Avendo acquistato questa ricchezza d'esperienza nel fare la madre e allattare, desideravo raggiungere tutte quelle persone così contrarie ad allattare un bimbo in pubblico. Volevo dire loro - tutte quelle madri, quelle suocere, quei suoceri, quei padri e gli altri amici e membri assortiti della famiglia - che capivo il loro disagio e la loro confusione. Volevo spiegare loro perché ritenevo che la frase "L'allattamento è meglio si svolga in privato" fosse stata pensata da una persona dalla mentalità molto chiusa. Volevo che si rendessero conto che il retrobottega non è il posto migliore per le mamme e i bambini, che invece hanno bisogno di stare con gli altri anche nel momento dell’allattamento, che può essere messo in pratica discretamente, non solo per comodità e benessere mentale, ma con l’ulteriore vantaggio di educare "la Gente".

Recentemente è stata emanata una legge in Florida che permette l'allattamento in pubblico. Una parte di me è stata felice per il fatto che la legge sia stata sancita, ma d’altra parte mi chiedevo perché ciò si fosse reso necessario. Non è un diritto inalienabile della madre, quello di dar da mangiare al proprio bambino? Le madri dovrebbero poter allattare i loro bambini in qualsiasi momento ed in qualsiasi luogo.

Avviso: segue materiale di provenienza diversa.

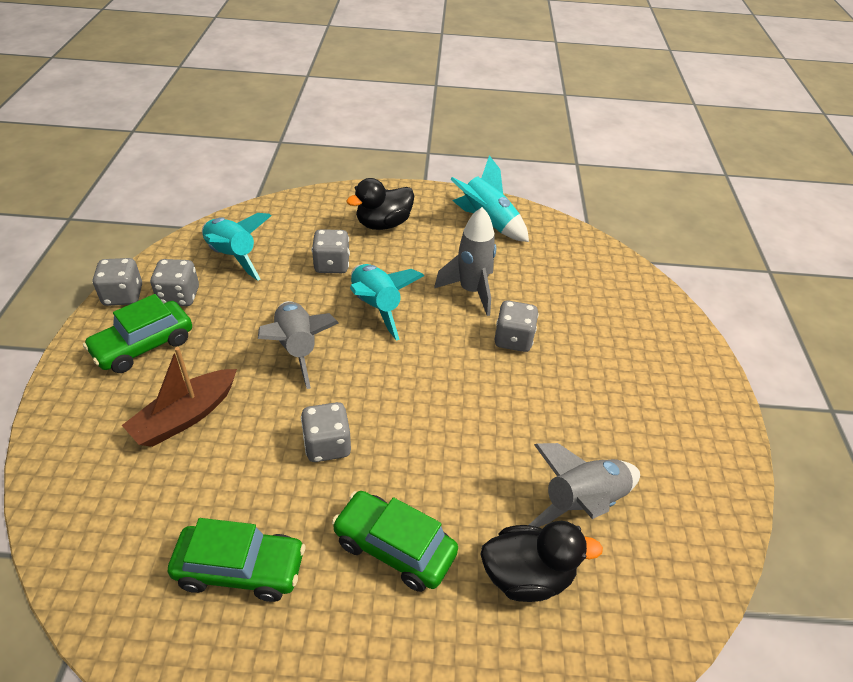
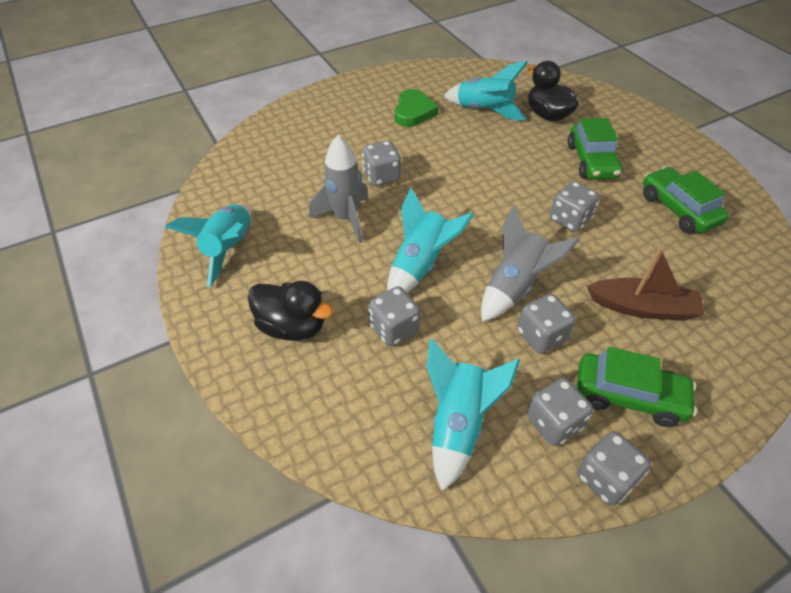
camera: 120 degrees left, 5 degrees up
grey rocket [529,443,640,527] -> turquoise rocket [444,61,528,120]
none -> green heart [394,89,439,127]
none -> grey dice [517,294,576,354]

Certo "Arrossita" e gente come lei continueranno a scrivere lettere in cui condannano le loro parenti per queste situazioni “scabrose”. Le loro lettere saranno stampate e pubblicizzate, e la Squadra del Retrobottega farà il tifo. Ma le grida non saranno più tanto forti. Dopotutto, anch’io sono passata all'opposizione.